→ **What to do**
From the records below, count the lines holding the string "none". Only the number is wanted.

→ **Records shown**
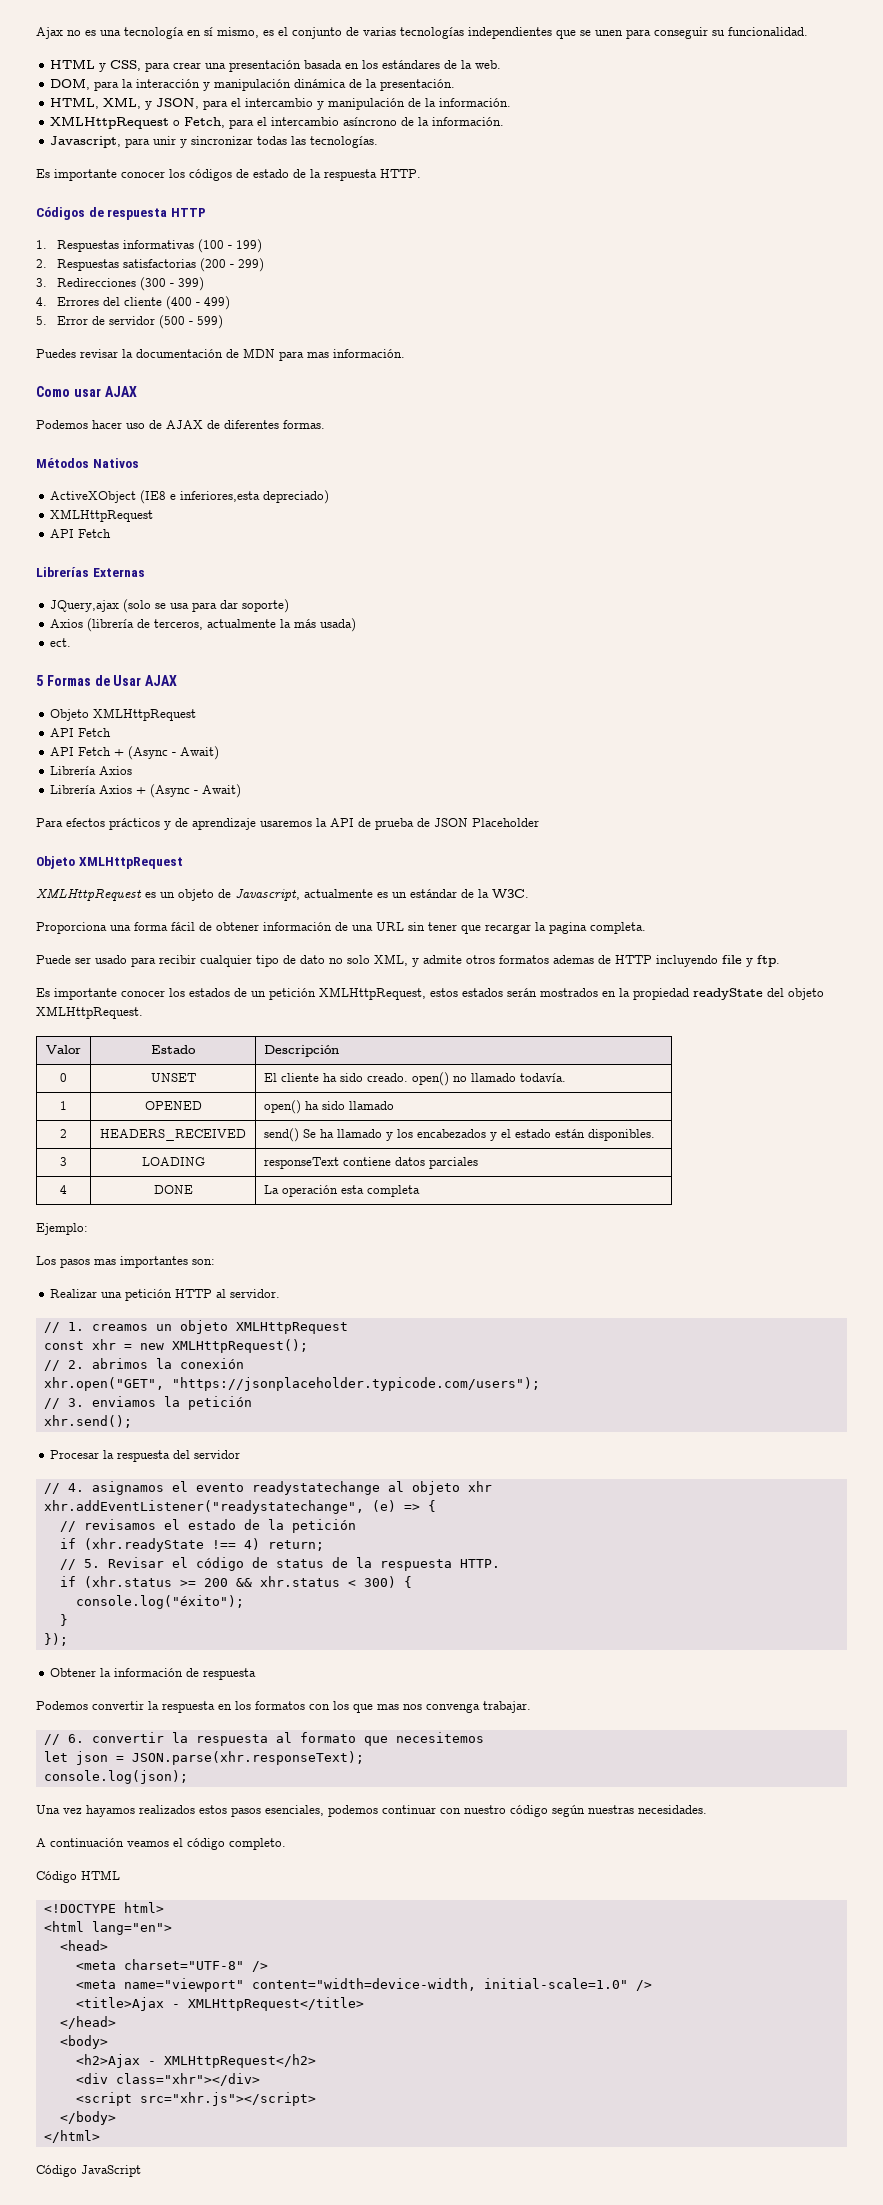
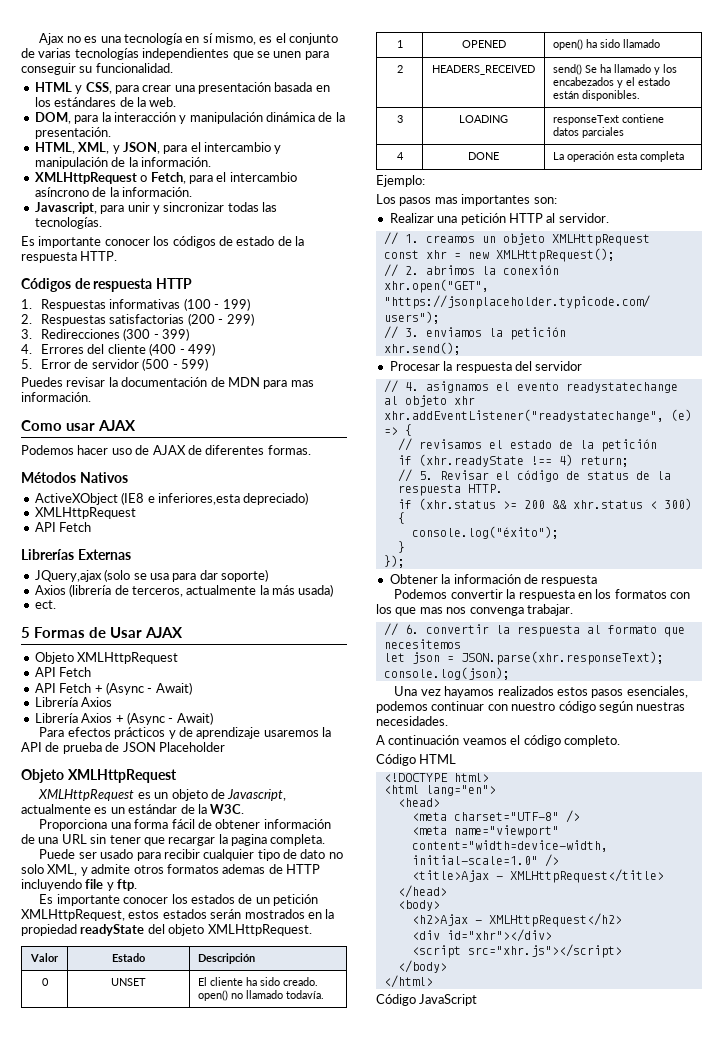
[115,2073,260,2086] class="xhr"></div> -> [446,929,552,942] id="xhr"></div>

==

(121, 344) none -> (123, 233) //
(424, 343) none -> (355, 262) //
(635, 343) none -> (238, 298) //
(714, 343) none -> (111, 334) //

→ **Solution**
4